Security is an ideal language for suppressing rights because it combines a universality and neutrality in rhetoric with a particularity and partiality in practice. Security is a good that everyone needs, and, we assume, that everyone needs in the same way and to the same degree. It is “the most vital of all interests,” John Stuart Mill wrote, which no one can “possibly do without.” Though Mill was referring here to the security of persons rather than of nations or states, his argument about personal security is often extended to nations and states, which are conceived to be persons writ large.
Unlike other values — say justice or equality — the need for and definition of security is not supposed to be dependent upon our beliefs or other interests and it is not supposed to favor any one set of beliefs or interests. It is the necessary condition for the pursuit of any belief or interest, regardless of who holds that belief or has that interest. It is a good, as I’ve said, that is universal and neutral. That’s the theory.

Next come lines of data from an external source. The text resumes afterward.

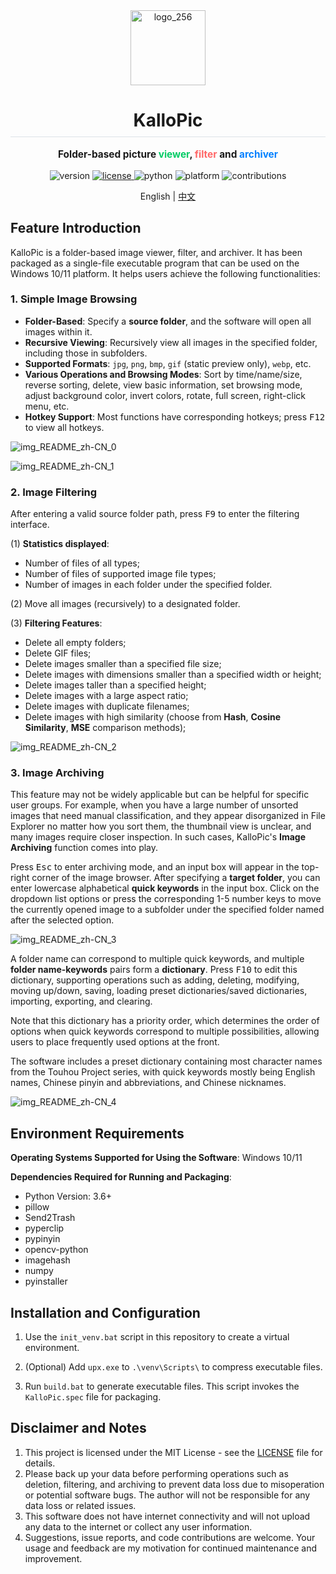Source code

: <!--suppress ALL -->
<div align="center">
    <img src="resources/logo/logo_256.png" alt="logo_256" style="height: 120px" />
	<h1 style="padding-bottom: .3em !important; border-bottom: 1.5px solid #d0d7deb3 !important;">KalloPic</h1>
</div>

<p align="center" style="font-weight:bold; font-size:1.1em;">
    Folder-based picture <span style="color:#00CC66 !important;">viewer</span>,
    <span style="color:#FF6666 !important;">filter</span> and 
    <span style="color:#0080FF !important;">archiver</span>
</p>

<p align="center">
    <img src="https://img.shields.io/badge/version-v0.5.0-brightgreen" alt="version">
    <a href="https://opensource.org/licenses/MIT">
        <img src="https://img.shields.io/badge/license-MIT-blue" alt="license">
    </a>
    <img src="https://img.shields.io/badge/python-3.6+-yellow" alt="python">    
    <img src="https://img.shields.io/badge/platform-Windows-lightgrey" alt="platform">
    <img src="https://img.shields.io/badge/contributions-welcome-orange.svg" alt="contributions">
</p>

<p align="center">
    English | <a href="README_zh-CN.md">中文</a>
</p>

## Feature Introduction

KalloPic is a folder-based image viewer, filter, and archiver. It has been packaged as a single-file executable program that can be used on the Windows 10/11 platform. It helps users achieve the following functionalities:

### 1. Simple Image Browsing

- **Folder-Based**: Specify a **source folder**, and the software will open all images within it.
- **Recursive Viewing**: Recursively view all images in the specified folder, including those in subfolders.
- **Supported Formats**: `jpg`, `png`, `bmp`, `gif` (static preview only), `webp`, etc.
- **Various Operations and Browsing Modes**: Sort by time/name/size, reverse sorting, delete, view basic information, set browsing mode, adjust background color, invert colors, rotate, full screen, right-click menu, etc.
- **Hotkey Support**: Most functions have corresponding hotkeys; press <kbd>F12</kbd> to view all hotkeys.

![img_README_zh-CN_0](resources/illustration/viewer.png)

![img_README_zh-CN_1](resources/illustration/helper.png)

### 2. Image Filtering

After entering a valid source folder path, press <kbd>F9</kbd> to enter the filtering interface.

(1) **Statistics displayed**:
- Number of files of all types;
- Number of files of supported image file types;
- Number of images in each folder under the specified folder.

(2) Move all images (recursively) to a designated folder.

(3) **Filtering Features**:
- Delete all empty folders;
- Delete GIF files;
- Delete images smaller than a specified file size;
- Delete images with dimensions smaller than a specified width or height;
- Delete images taller than a specified height;
- Delete images with a large aspect ratio;
- Delete images with duplicate filenames;
- Delete images with high similarity (choose from **Hash**, **Cosine Similarity**, **MSE** comparison methods);

![img_README_zh-CN_2](resources/illustration/filter.png)

### 3. Image Archiving

This feature may not be widely applicable but can be helpful for specific user groups. For example, when you have a large number of unsorted images that need manual classification, and they appear disorganized in File Explorer no matter how you sort them, the thumbnail view is unclear, and many images require closer inspection. In such cases, KalloPic's **Image Archiving** function comes into play.

Press <kbd>Esc</kbd> to enter archiving mode, and an input box will appear in the top-right corner of the image browser. After specifying a **target folder**, you can enter lowercase alphabetical **quick keywords** in the input box. Click on the dropdown list options or press the corresponding 1-5 number keys to move the currently opened image to a subfolder under the specified folder named after the selected option.

![img_README_zh-CN_3](resources/illustration/archiver.png)

A folder name can correspond to multiple quick keywords, and multiple **folder name-keywords** pairs form a **dictionary**. Press <kbd>F10</kbd> to edit this dictionary, supporting operations such as adding, deleting, modifying, moving up/down, saving, loading preset dictionaries/saved dictionaries, importing, exporting, and clearing.

Note that this dictionary has a priority order, which determines the order of options when quick keywords correspond to multiple possibilities, allowing users to place frequently used options at the front.

The software includes a preset dictionary containing most character names from the Touhou Project series, with quick keywords mostly being English names, Chinese pinyin and abbreviations, and Chinese nicknames.

![img_README_zh-CN_4](resources/illustration/dict_editor.png)  

## Environment Requirements

**Operating Systems Supported for Using the Software**: Windows 10/11

**Dependencies Required for Running and Packaging**:
- Python Version: 3.6+
- pillow
- Send2Trash
- pyperclip
- pypinyin
- opencv-python
- imagehash
- numpy
- pyinstaller

## Installation and Configuration

1. Use the `init_venv.bat` script in this repository to create a virtual environment.

2. (Optional) Add `upx.exe` to `.\venv\Scripts\` to compress executable files.

3. Run `build.bat` to generate executable files. This script invokes the `KalloPic.spec` file for packaging.

## Disclaimer and Notes

1. This project is licensed under the MIT License - see the [LICENSE](LICENSE) file for details.
2. Please back up your data before performing operations such as deletion, filtering, and archiving to prevent data loss due to misoperation or potential software bugs. The author will not be responsible for any data loss or related issues.
3. This software does not have internet connectivity and will not upload any data to the internet or collect any user information.
4. Suggestions, issue reports, and code contributions are welcome. Your usage and feedback are my motivation for continued maintenance and improvement.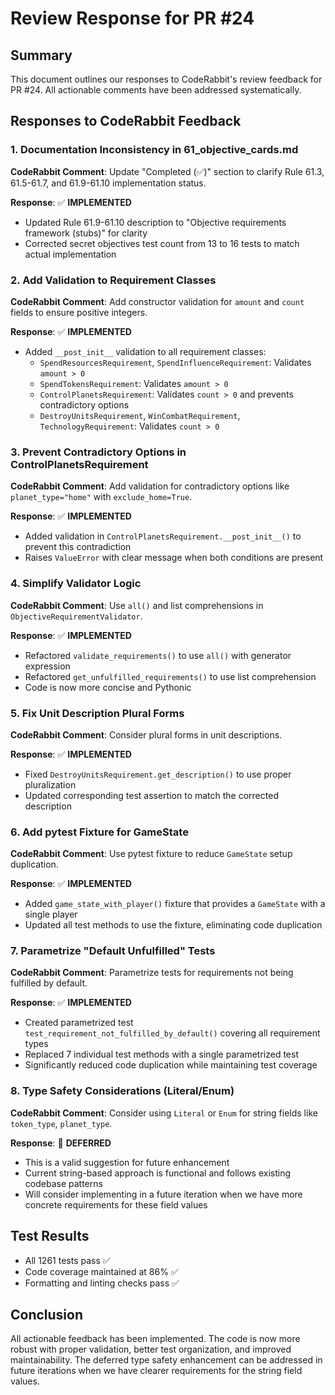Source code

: # Review Response for PR #24

## Summary
This document outlines our responses to CodeRabbit's review feedback for PR #24. All actionable comments have been addressed systematically.

## Responses to CodeRabbit Feedback

### 1. Documentation Inconsistency in 61_objective_cards.md
**CodeRabbit Comment**: Update "Completed (✅)" section to clarify Rule 61.3, 61.5-61.7, and 61.9-61.10 implementation status.

**Response**: ✅ **IMPLEMENTED**
- Updated Rule 61.9-61.10 description to "Objective requirements framework (stubs)" for clarity
- Corrected secret objectives test count from 13 to 16 tests to match actual implementation

### 2. Add Validation to Requirement Classes
**CodeRabbit Comment**: Add constructor validation for `amount` and `count` fields to ensure positive integers.

**Response**: ✅ **IMPLEMENTED**
- Added `__post_init__` validation to all requirement classes:
  - `SpendResourcesRequirement`, `SpendInfluenceRequirement`: Validates `amount > 0`
  - `SpendTokensRequirement`: Validates `amount > 0`
  - `ControlPlanetsRequirement`: Validates `count > 0` and prevents contradictory options
  - `DestroyUnitsRequirement`, `WinCombatRequirement`, `TechnologyRequirement`: Validates `count > 0`

### 3. Prevent Contradictory Options in ControlPlanetsRequirement
**CodeRabbit Comment**: Add validation for contradictory options like `planet_type="home"` with `exclude_home=True`.

**Response**: ✅ **IMPLEMENTED**
- Added validation in `ControlPlanetsRequirement.__post_init__()` to prevent this contradiction
- Raises `ValueError` with clear message when both conditions are present

### 4. Simplify Validator Logic
**CodeRabbit Comment**: Use `all()` and list comprehensions in `ObjectiveRequirementValidator`.

**Response**: ✅ **IMPLEMENTED**
- Refactored `validate_requirements()` to use `all()` with generator expression
- Refactored `get_unfulfilled_requirements()` to use list comprehension
- Code is now more concise and Pythonic

### 5. Fix Unit Description Plural Forms
**CodeRabbit Comment**: Consider plural forms in unit descriptions.

**Response**: ✅ **IMPLEMENTED**
- Fixed `DestroyUnitsRequirement.get_description()` to use proper pluralization
- Updated corresponding test assertion to match the corrected description

### 6. Add pytest Fixture for GameState
**CodeRabbit Comment**: Use pytest fixture to reduce `GameState` setup duplication.

**Response**: ✅ **IMPLEMENTED**
- Added `game_state_with_player()` fixture that provides a `GameState` with a single player
- Updated all test methods to use the fixture, eliminating code duplication

### 7. Parametrize "Default Unfulfilled" Tests
**CodeRabbit Comment**: Parametrize tests for requirements not being fulfilled by default.

**Response**: ✅ **IMPLEMENTED**
- Created parametrized test `test_requirement_not_fulfilled_by_default()` covering all requirement types
- Replaced 7 individual test methods with a single parametrized test
- Significantly reduced code duplication while maintaining test coverage

### 8. Type Safety Considerations (Literal/Enum)
**CodeRabbit Comment**: Consider using `Literal` or `Enum` for string fields like `token_type`, `planet_type`.

**Response**: 🔄 **DEFERRED**
- This is a valid suggestion for future enhancement
- Current string-based approach is functional and follows existing codebase patterns
- Will consider implementing in a future iteration when we have more concrete requirements for these field values

## Test Results
- All 1261 tests pass ✅
- Code coverage maintained at 86% ✅
- Formatting and linting checks pass ✅

## Conclusion
All actionable feedback has been implemented. The code is now more robust with proper validation, better test organization, and improved maintainability. The deferred type safety enhancement can be addressed in future iterations when we have clearer requirements for the string field values.
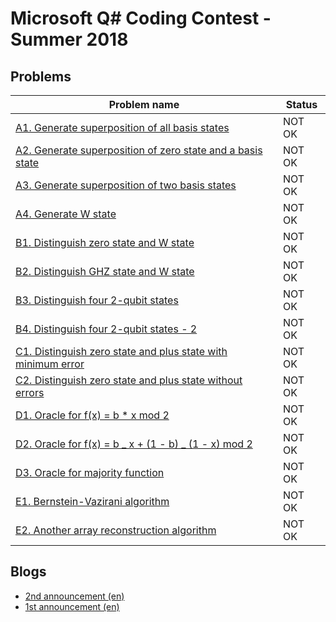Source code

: # Microsoft Q# Coding Contest - Summer 2018

## Problems

| Problem name                                                                                                                             | Status |
| ---------------------------------------------------------------------------------------------------------------------------------------- | ------ |
| [A1. Generate superposition of all basis states](problems/A1._Generate_superposition_of_all_basis_states.md)                             | NOT OK |
| [A2. Generate superposition of zero state and a basis state](problems/A2._Generate_superposition_of_zero_state_and_a_basis_state.md)     | NOT OK |
| [A3. Generate superposition of two basis states](problems/A3._Generate_superposition_of_two_basis_states.md)                             | NOT OK |
| [A4. Generate W state](problems/A4._Generate_W_state.md)                                                                                 | NOT OK |
| [B1. Distinguish zero state and W state](problems/B1._Distinguish_zero_state_and_W_state.md)                                             | NOT OK |
| [B2. Distinguish GHZ state and W state](problems/B2._Distinguish_GHZ_state_and_W_state.md)                                               | NOT OK |
| [B3. Distinguish four 2-qubit states](problems/B3._Distinguish_four_2-qubit_states.md)                                                   | NOT OK |
| [B4. Distinguish four 2-qubit states - 2](problems/B4._Distinguish_four_2-qubit_states_-_2.md)                                           | NOT OK |
| [C1. Distinguish zero state and plus state with minimum error](problems/C1._Distinguish_zero_state_and_plus_state_with_minimum_error.md) | NOT OK |
| [C2. Distinguish zero state and plus state without errors](problems/C2._Distinguish_zero_state_and_plus_state_without_errors.md)         | NOT OK |
| [D1. Oracle for f(x) = b \* x mod 2](<problems/D1._Oracle_for_f(x)_=_b_*_x_mod_2.md>)                                                    | NOT OK |
| [D2. Oracle for f(x) = b _ x + (1 - b) _ (1 - x) mod 2](<problems/D2._Oracle_for_f(x)_=_b_*_x_+_(1_-_b)_*_(1_-_x)_mod_2.md>)             | NOT OK |
| [D3. Oracle for majority function](problems/D3._Oracle_for_majority_function.md)                                                         | NOT OK |
| [E1. Bernstein-Vazirani algorithm](problems/E1._Bernstein-Vazirani_algorithm.md)                                                         | NOT OK |
| [E2. Another array reconstruction algorithm](problems/E2._Another_array_reconstruction_algorithm.md)                                     | NOT OK |

## Blogs

- [2nd announcement (en)](<blogs/2nd_announcement_(en).md>)
- [1st announcement (en)](<blogs/1st_announcement_(en).md>)

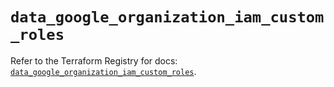 # `data_google_organization_iam_custom_roles`

Refer to the Terraform Registry for docs: [`data_google_organization_iam_custom_roles`](https://registry.terraform.io/providers/hashicorp/google/6.40.0/docs/data-sources/organization_iam_custom_roles).
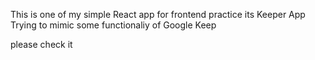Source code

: This is one of my simple React app for frontend practice 
its Keeper App Trying to mimic some functionaliy of Google Keep

please check it
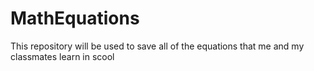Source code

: # MathEquations
This repository will be used to save all of the equations that me and my classmates learn in scool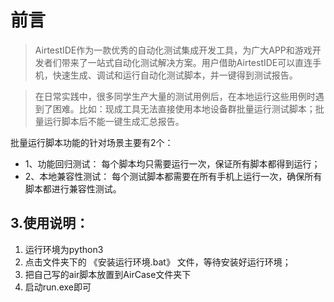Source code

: # 前言

> AirtestIDE作为一款优秀的自动化测试集成开发工具，为广大APP和游戏开发者们带来了一站式自动化测试解决方案。用户借助AirtestIDE可以直连手机，快速生成、调试和运行自动化测试脚本，并一键得到测试报告。

> 在日常实践中，很多同学生产大量的测试用例后，在本地运行这些用例时遇到了困难。比如：现成工具无法直接使用本地设备群批量运行测试脚本；批量运行脚本后不能一键生成汇总报告。 


批量运行脚本功能的针对场景主要有2个： 
- 1、功能回归测试： 每个脚本均只需要运行一次，保证所有脚本都得到运行； 
- 2、本地兼容性测试： 每个测试脚本都需要在所有手机上运行一次，确保所有脚本都进行兼容性测试。 


## 3.使用说明：
1. 运行环境为python3
2. 点击文件夹下的 《安装运行环境.bat》  文件，等待安装好运行环境；
3. 把自己写的air脚本放置到AirCase文件夹下
4. 启动run.exe即可
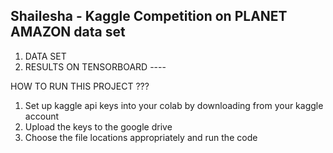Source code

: Shailesha - Kaggle Competition on PLANET AMAZON data set
-------------------------------------------
1. DATA SET
2. RESULTS ON TENSORBOARD ----

HOW TO RUN THIS PROJECT ???
  1. Set up kaggle api keys into your colab by downloading from your kaggle account
  2. Upload the keys to the google drive
  3. Choose the file locations appropriately and run the code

The reality, as we have seen, is altogether different. The practice of security involves a state that is rife with diverse and competing ideologies and interests, and these ideologies and interests fundamentally help determine whether threats become a focus of attention, and how they are perceived and mobilized against. The provision of security requires resources, which are not limitless. They must be distributed according to some calculus, which, like the distribution calculus of any other resource (say income or education), will reflect controversial and contested assumption about justice and will be the subject of debate. National security is as political as Social Security, and just as we argue about the latter, so do we argue about the former.